Wakens - check. Has drink of fruit juice or water - fail. I didn't give my son either. Especially juice. Recommendation leaves me wondering if 1945 children spent mornings bouncing off walls if given juice before breakfast. Shower - fail. Cleans teeth - fail. At this point I feel slightly disheartened that the only recommendation I've managed is that my toddler woke up, and I can hardly take credit for that myself. 

8am: Breakfast. Bowel evacuation. Washes hands.

Again, an epic fail on my part. My toddler had breakfast of course, but I didn't do the other two. I did have a scoff, though, at the phrase "bowel evacuation", and wonder when it became normal to say "poo". I also started to feel better about failing the first part of the day's recommendations when I realised it suggests that teeth be cleaned before breakfast. Huh. 
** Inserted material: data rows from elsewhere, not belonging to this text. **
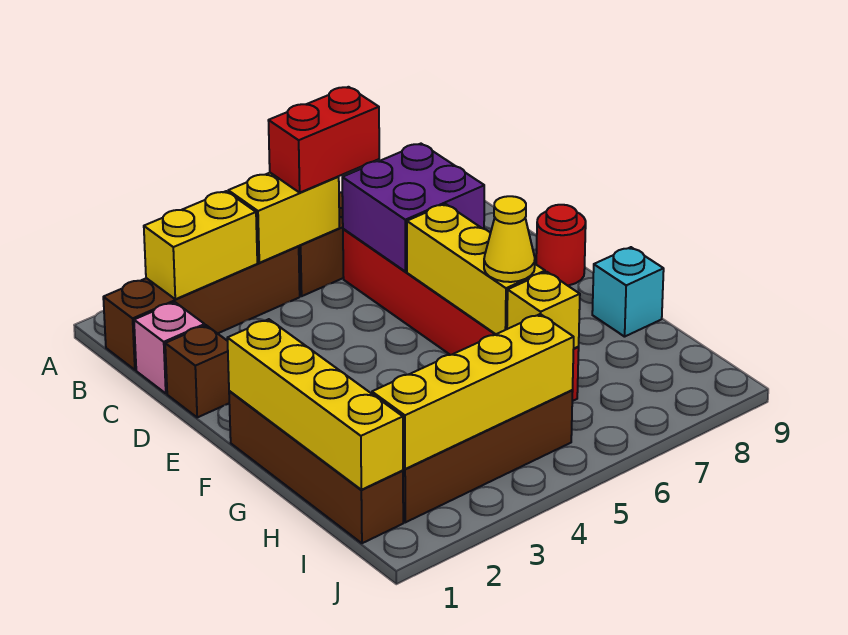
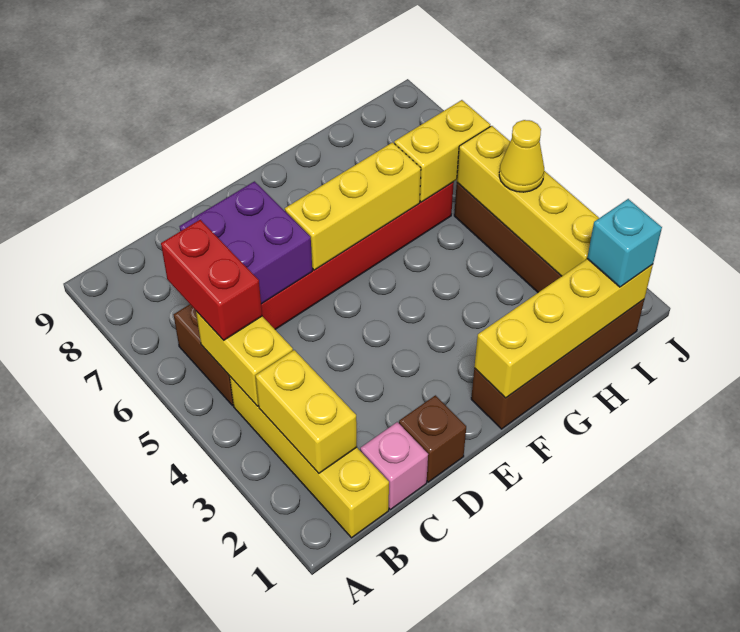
brown brick B1:B4 level 1 -> yellow brick B1:B4 level 1
red round brick E9 level 1 -> none
yellow cone G6 level 3 -> yellow cone I4 level 3
cyan brick G9 level 1 -> cyan brick I1 level 3
yellow brick H6 level 2 -> yellow brick H6:I6 level 2

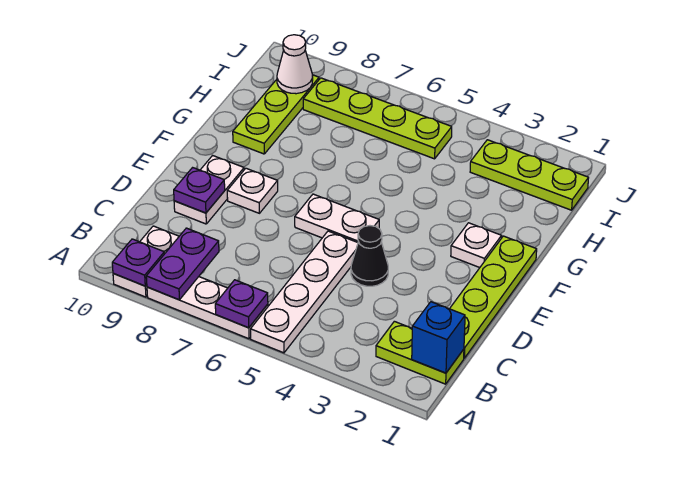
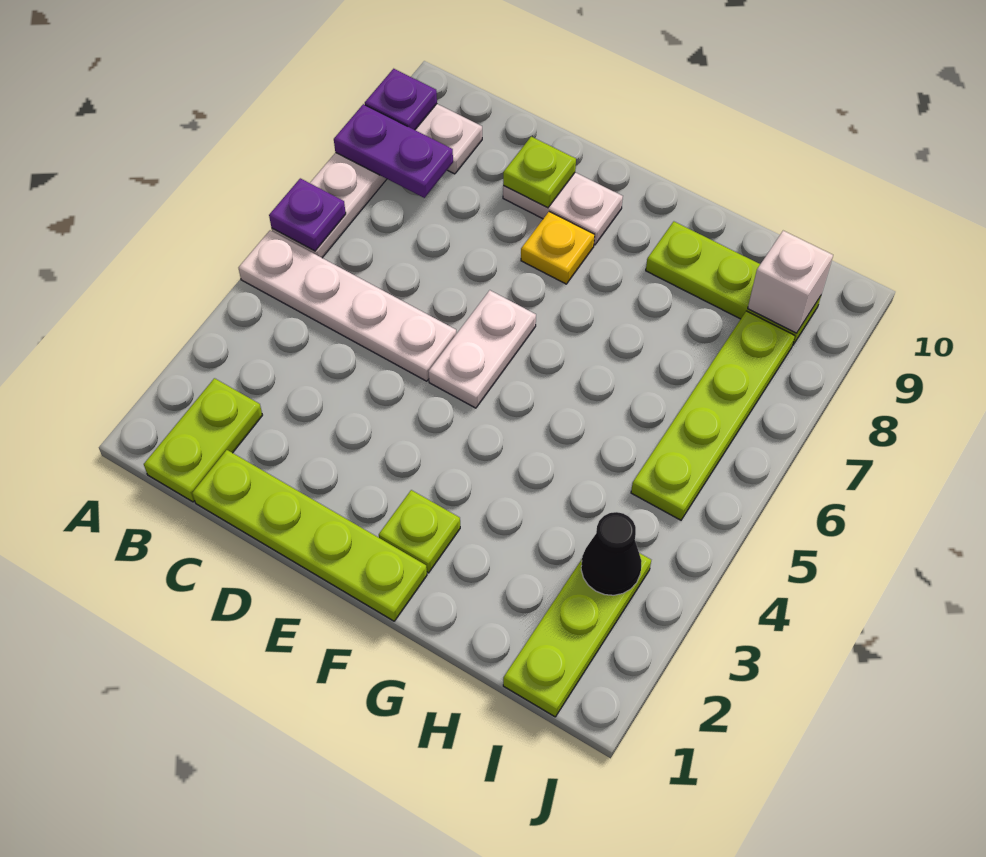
blue brick B1 level 2 -> none
black cone D4 level 1 -> black cone I3 level 2
purple plate D9 level 2 -> lime plate D9 level 2
white plate E8 level 1 -> yellow plate E8 level 1
white plate F2 level 1 -> lime plate F2 level 1
white cone I9 level 2 -> white brick I9 level 2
Wednesday, February 12, 2014

On exposing children to the sun

Like any other child of the 80s, especially one that grew up in New Zealand, the 'slip slop slap' message regarding the sun is second nature to me. Before we go into the sun, I do my best* to get the kids to slip on a hat, slop on some sunscreen, and slap ... I can't remember what the slap was. Maybe it was slap on a hat and slip on something else.  Spilled sunscreen, perhaps?  Hmmmm. Well, details aside, it's the sentiment that counts - keep your kids out of the sun. The sun here is nasty. Melanoma rates are high, and being burnt is really sore. And if the random old lady that yelled at me from her car recently to tell me that part of my baby was in the sun is anything to go by, these ideas are fairly mainstream. Although I wouldn't recommend yelling the advice to a harried mother from a car as your communications medium unless you want a glare of doom, but that's a whole other rant. 

"Summer-time frolics"
The idea of sun awareness wasn't around in 1945. In fact, sunbathing is recommended for your children, every day. This sun bathing ought to proceed as follows: "commence by exposing the limbs to direct sunshine, then expose the chest for a few minutes, and finally expose the whole body." Mothercraft notes that children who stay in the sun all day may become "overheated", but sun bathing is "so good for us all." 
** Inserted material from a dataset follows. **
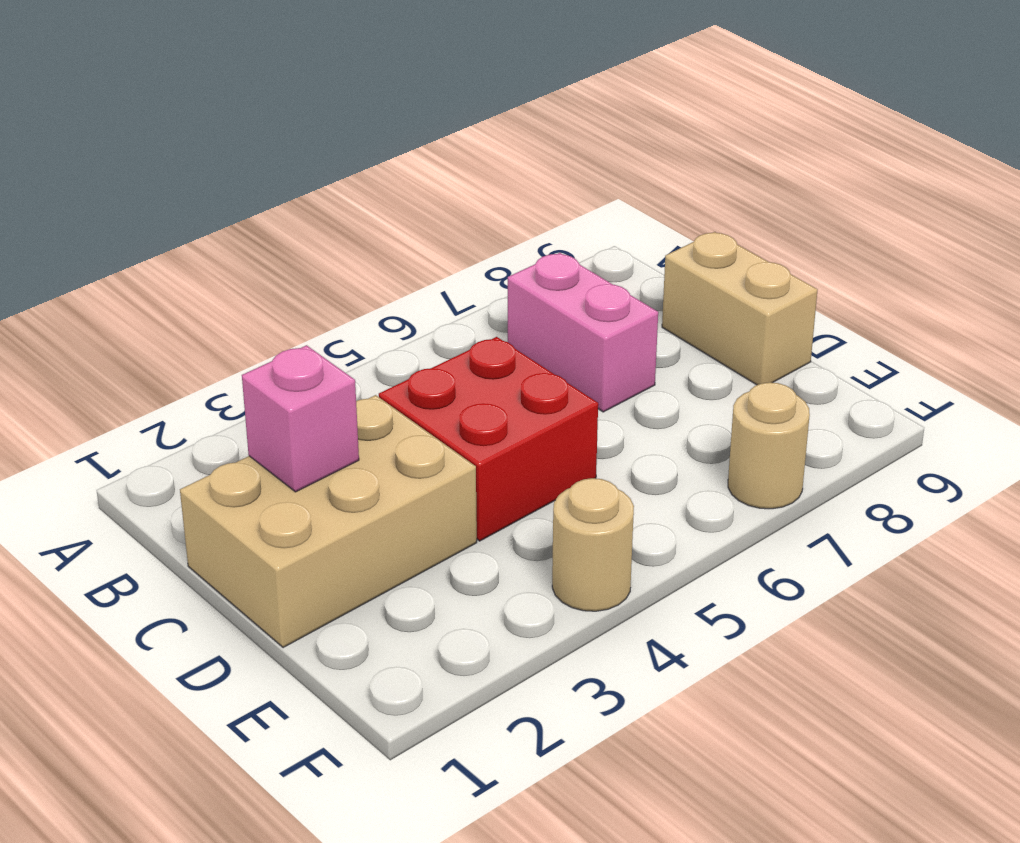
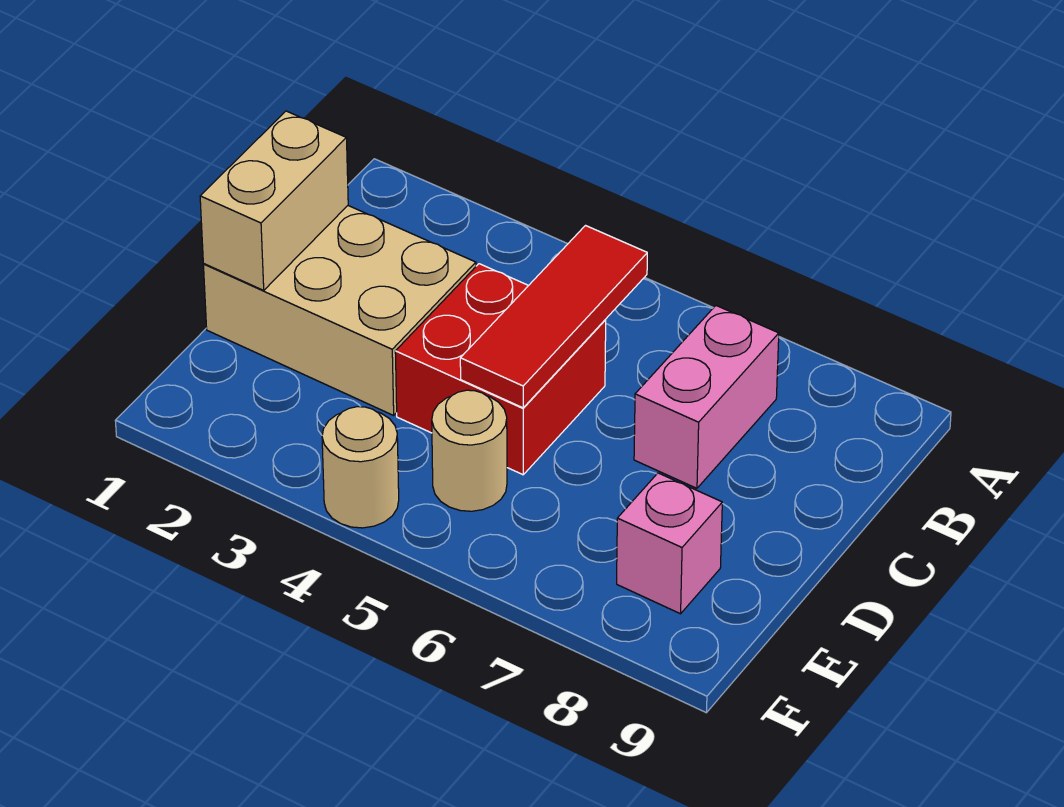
none -> red tile B5:D5 level 2
pink brick C2 level 2 -> pink brick E8 level 1
tan brick C9:D9 level 1 -> tan brick C1:D1 level 2
tan round brick F7 level 1 -> tan round brick E5 level 1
Now, I do get the benefit of Vitamin D, and don't want my children to be Vitamin D deficient. There is speculation that children aren't getting enough Vitamin D, and studies show that Vitamin D supplements don't work. So, the sun it is. But, I really don't want to un-slip slop slap either, let alone sun-bathing every day. As someone who grew up being made aware of the dangers of the sun, especially the risks of skin cancer, making my kids sunbathe feels counter-intuitive. My children's exposure to the sun is not in the middle of the day, and always under a layer of sun screen. Not to mention the fact that the weather here is pants at present to recently a sun-bath would be more akin to a nasty, cold shower, so not something to be done daily anyway. 

So, I think this is some advice I'm going to ignore. Like the advice on how to give an enema, some of the tidbits contained within Modern Mothercraft really are truly dated. 
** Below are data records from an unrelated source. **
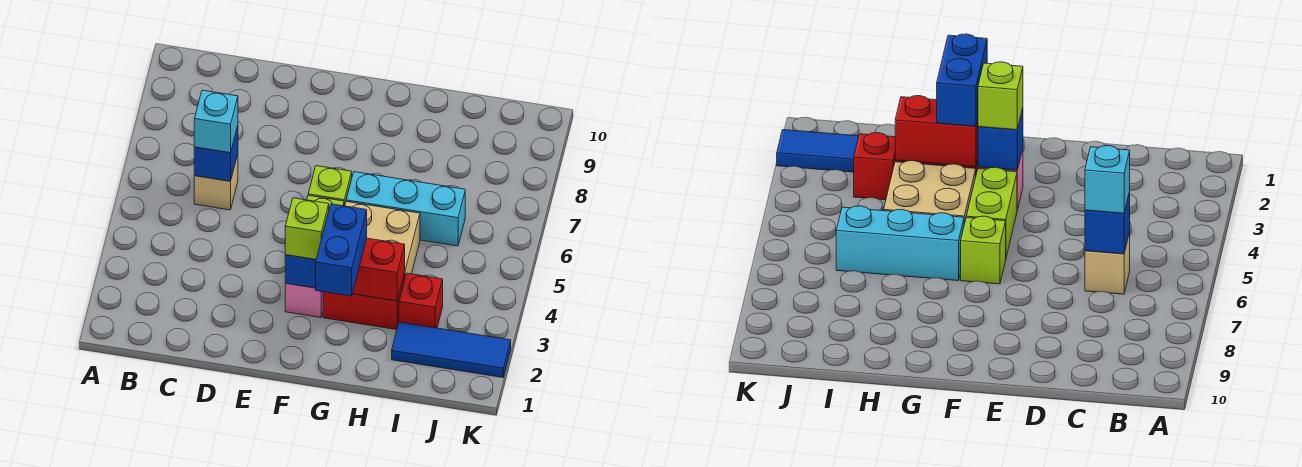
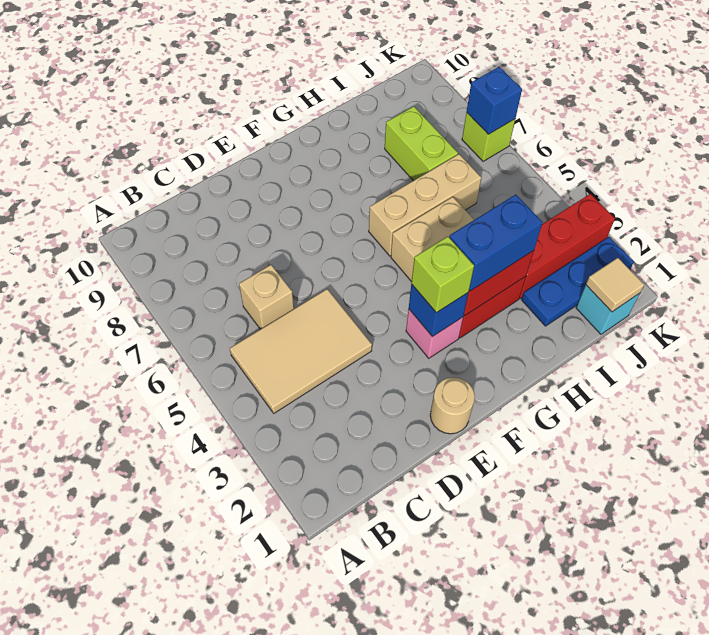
none -> tan tile B4:D5 level 1
blue brick C6 level 2 -> blue brick K7 level 2
cyan brick C6 level 3 -> cyan brick J1 level 1
none -> tan round brick E1 level 1
lime brick F4:F5 level 1 -> lime brick I7:I8 level 1
lime brick F6 level 1 -> lime brick K7 level 1
blue brick G2:G3 level 3 -> blue brick G3:H3 level 3
cyan brick G6:I6 level 1 -> tan brick G6:I6 level 1
blue tile I2:K2 level 1 -> blue plate I2:K2 level 1
red brick I3 level 1 -> red brick I3:K3 level 1
none -> tan tile J1 level 2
*Sadly, a certain toddler likes to throw hats sometimes, rather than wear them. Not sure what the authors of Mothercraft would say about that one. 

Tuesday, February 4, 2014

Buggies

Modern Mothercraft says prams should be made of wood and wicker, lined with American cloth. And when children can sit, they should go in something like this:


This section of the book makes me respect my grandmothers. I don't imagine that buggy is terribly light to push, not like my Mountain Buggy. Even the double Mountain Buggy I spend my days trudging around the suburbs behind looks easier to push. And the tantrums! If the toddlers of today can get so upset about their comfy modern prams, I wonder how the toddlers of yesteryear coped. I know lots of people may look down their noses and comment that in their day that pram would have been a luxury that no toddler would have ever objected to as it was preferable to walking six miles in the snow with barbed wire for shoes, but I'm certain the odd baby boomer would still have cried blue murder at being put inside.

As an aside, does anyone know what American cloth is without Googling it? Although to be honest even Googling it myself I'm still not certain what it actually is. All I can say with certainty is that it's not in my buggy!